Après une année 2025 marquée par un vaste mercato des directeurs artistiques et de nombreux débuts, cette édition hivernale est plus mesurée, tant sur le fond que sur la forme, avec moins de défilés et aucune première fois.
"C'est une saison qui a été assez conservatrice, sans propositions incroyables", analyse pour l'AFP Matthieu Morge Zucconi, chef de rubrique mode masculine du Figaro.
"On est dans une période où on va droit à l'essentiel. Cela se ressent sur les défilés", abonde Astrid Faguer, journaliste mode aux Échos Week-End.
Sur fond d'actualité pesante et de turbulences économiques traversées par le secteur du luxe, les marques veulent rassurer et sont peu enclines à la prise de risque, estiment les spécialistes.
La tendance pour l'hiver prochain est donc aux valeurs sûres, voire à la nostalgie.
Costume en force
Le duo costume‑cravate s'impose comme l'un des marqueurs forts des podiums. Chez Louis Vuitton, Pharrell Williams en propose une palette protéiforme: simple ou double boutonnage, coupes plus ou moins cintrées, et même une variante associée à un bermuda.
Chez Dior, le costume se la joue tantôt années 1940, avec des épaules rondes et des pantalons amples, tantôt années 1960 avec un pantalon cigarette et un blazer raccourci.
Chez Hermès, le tailoring joue la carte des matières nobles, de la flanelle au crocodile, tandis que Sacai s'amuse à détourner le classique pantalon en l'agrémentant de volants, donnant l'illusion d'un short superposé.
Juun.J présente des versions à fleurs, en velours ou même avec un ample pantalon de motard.
Les imprimés à carreaux se déploient eux aussi à grande échelle. Ils s'invitent aussi bien dans les combinaisons transparentes en tartan de Jeanne Friot que dans les chemises, elles aussi en tartan, de Kolor.
Chez Dior, l'emblématique veste Bar se réinvente en pied‑de‑poule. Louis Vuitton multiplie les costumes en prince‑de‑galles, tandis que chez Officine Générale, il est utilisé pour un manteau au classicisme assumé.
Saison oblige, les vêtements de pluie sont également légion, notamment chez Balenciaga et ses imperméables assez techniques.
"La fantaisie est ailleurs"
La palette de couleurs reste neutre (noir,gris, beige, brun) avec quelques touches plus vives, comme le violet vu de Dior à Vuitton, en passant par Issey Miyake et Etudes Studio.

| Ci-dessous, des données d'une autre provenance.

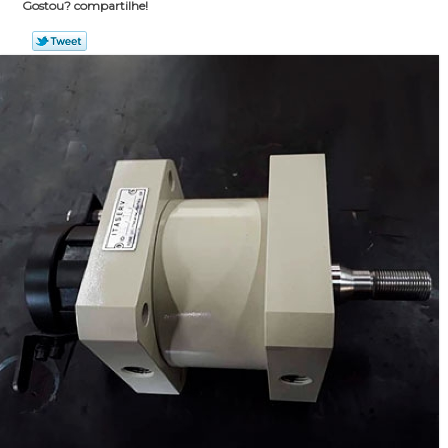
Gostou? compartilhe!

Pour Adrien Communier, chef de rubrique mode chez GQ, cette sobriété traduit surtout un recentrage sur l'essentiel. "Il y a vraiment ce phénomène de créer des vêtements pour maintenant, qui vont être capables de durer et d'affronter le quotidien", observe-t-il.
Selon lui, le public comme les créateurs n'aspirent plus à des pièces saisonnières vite reléguées, mais à des silhouettes qui traversent le temps.

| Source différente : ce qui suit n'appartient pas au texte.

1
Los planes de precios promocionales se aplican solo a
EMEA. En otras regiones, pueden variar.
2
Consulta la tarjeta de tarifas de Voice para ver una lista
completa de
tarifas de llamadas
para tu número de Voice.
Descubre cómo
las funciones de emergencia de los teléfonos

"C'est impossible de ne pas y voir une référence au contexte international. Je pense qu'il y a quelque chose de très +responsif+ et pragmatique par rapport à ça", estime-t-il.
Dans ce contexte, "la fantaisie va se jouer ailleurs", constate Astrid Faguer.
Des perruques punk de Dior aux casquettes en cuir de Vuitton, en passant par les bérets portés à l'envers d'Officine Générale et les masques en macramés de Rick Owens, "on n'a jamais vu autant de têtes chapeautées", relève-t-elle.
Les lunettes s'invitent elles aussi, que ce soit chez Amiri, Dries Van Noten, Juun.J ou encore Willy Chavarria.
L'extravagance se niche dans les détails. Les silhouettes masculines se parent ainsi d'ornements éclatants : épaulettes strassées à franges chez Dior, minuscules bijoux incrustés dans un manteau‑cape gris chez Dries Van Noten…
Autant de touches clinquantes qui rehaussent les ensembles sans pour autant perturber l'équilibre des silhouettes.